The split landed during the recent compute-first refactor — see the project memory + commit history for the phased lift order (gguf, lora, pack, merge, kv, …) that produced this layout.

Three training shapes ship today, all on the same Metal kernels:

// Supervised fine-tuning
sft := mlx.NewSFT(model, mlx.SFTConfig{
Dataset: "train.jsonl",
LR: 2e-5,
BatchSize: 4,
Epochs: 3,
})
result, _ := sft.Run(ctx)
// LoRA fine-tuning (low-rank adapter, no full-weight write)
lora := mlx.NewLoRA(model, &mlx.LoRAConfig{
Rank: 16,
Alpha: 32,
Targets: []string{"q_proj", "k_proj", "v_proj", "o_proj"},
})
lora.Train(ctx, dataset)
// GRPO — preference / reward training
grpo := mlx.NewGRPO(model, mlx.GRPOConfig{ /* ... */ })
grpoResult, _ := grpo.Run(ctx)
mlx.NewGRPOCheckpointMetadata(path, cfg, grpoResult, update)
// Distillation
distill := mlx.NewDistill(model, teacher, mlx.DistillConfig{ /* ... */ })
distillResult, _ := distill.Run(ctx)

Every training run writes checkpoint metadata + the canonical adapter files; LoadGRPOCheckpointMetadata / LoadDistillCheckpointMetadata / LoadSFTCheckpointMetadata re-hydrate them so subsequent loads pick up exactly where the run left off.

mlx/compute exposes Metal kernels for image and emulator workloads that aren’t language-model-shaped.
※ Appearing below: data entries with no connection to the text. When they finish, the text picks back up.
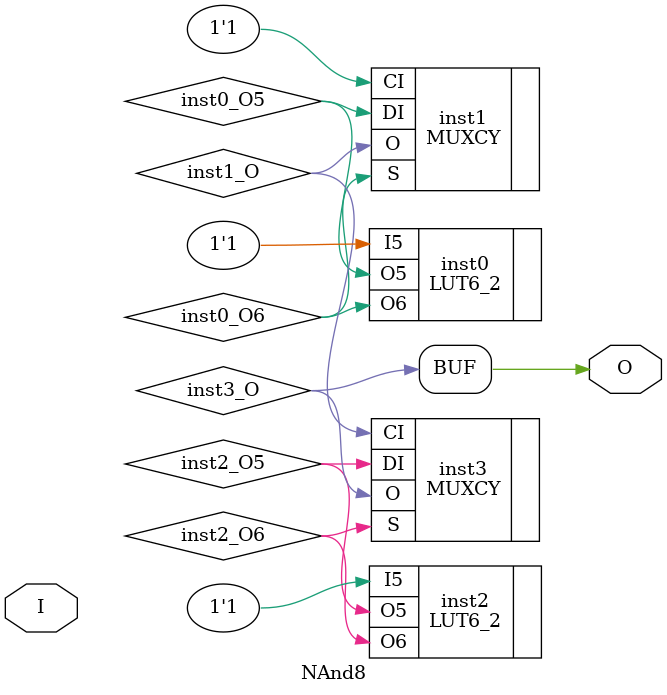
<source format=v>
module NAnd8 (input [7:0] I, output  O);
wire  inst0_O5;
wire  inst0_O6;
wire  inst1_O;
wire  inst2_O5;
wire  inst2_O6;
wire  inst3_O;
LUT6_2 #(.INIT(64'h8000800080008000)) inst0 (.I5(1'b1), .O5(inst0_O5), .O6(inst0_O6));
MUXCY inst1 (.DI(inst0_O5), .CI(1'b1), .S(inst0_O6), .O(inst1_O));
LUT6_2 #(.INIT(64'h8000800080008000)) inst2 (.I5(1'b1), .O5(inst2_O5), .O6(inst2_O6));
MUXCY inst3 (.DI(inst2_O5), .CI(inst1_O), .S(inst2_O6), .O(inst3_O));
assign O = inst3_O;
endmodule


</source>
Useful when you’ve already got the Metal context open for inference and want to amortise its cost across the rest of the pipeline:

sess, _ := mlx.NewSession()
defer sess.Close()
frame := sess.BeginFrame()
frame.Apply(mlx.KernelRGB565ToRGBA8{})
frame.Apply(mlx.KernelNearestScale{Factor: 2})
frame.Apply(mlx.KernelCRTFilter{Curve: 0.15})
out := sess.FinishFrame(frame)

mlx/mlxlm shells out to a Python mlx-lm subprocess instead of linking mlx-c. Slower, but compiles without the CGO toolchain — useful for dev environments where setting up Xcode is friction:

import "dappco.re/go/mlx/mlxlm"
backend := mlxlm.New("/path/to/python", "/path/to/model")
  • go/inference — the Backend contract go-mlx implements
  • go/ml — scoring + agent orchestrator that drives mlx for eval
  • go/ai — facade that talks to mlx through the inference contract
  • go/store — DuckDB workspace for training metrics + checkpoint scores

github.com/dappcore/go-mlx — full source, the mlx-c CGO bindings, every training surface, and the compute API.